» Task brief
Copy the lines below word for word, skipping any image.

» Data under study
Start of Block

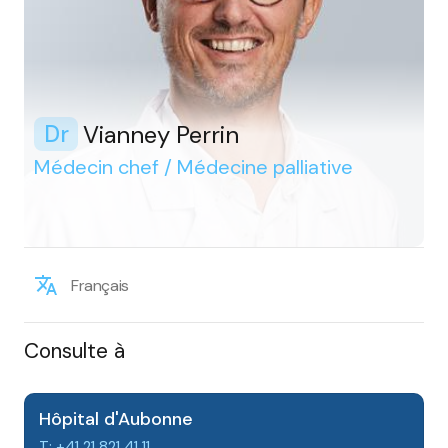
Vianney Perrin
Dr
Médecin chef / Médecine palliative
Français
Consulte à
Hôpital d'Aubonne
T: +41 21 821 41 11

End of Block

» Written reply
Vianney Perrin
Dr
Médecin chef / Médecine palliative
Français
Consulte à
Hôpital d'Aubonne
T: +41 21 821 41 11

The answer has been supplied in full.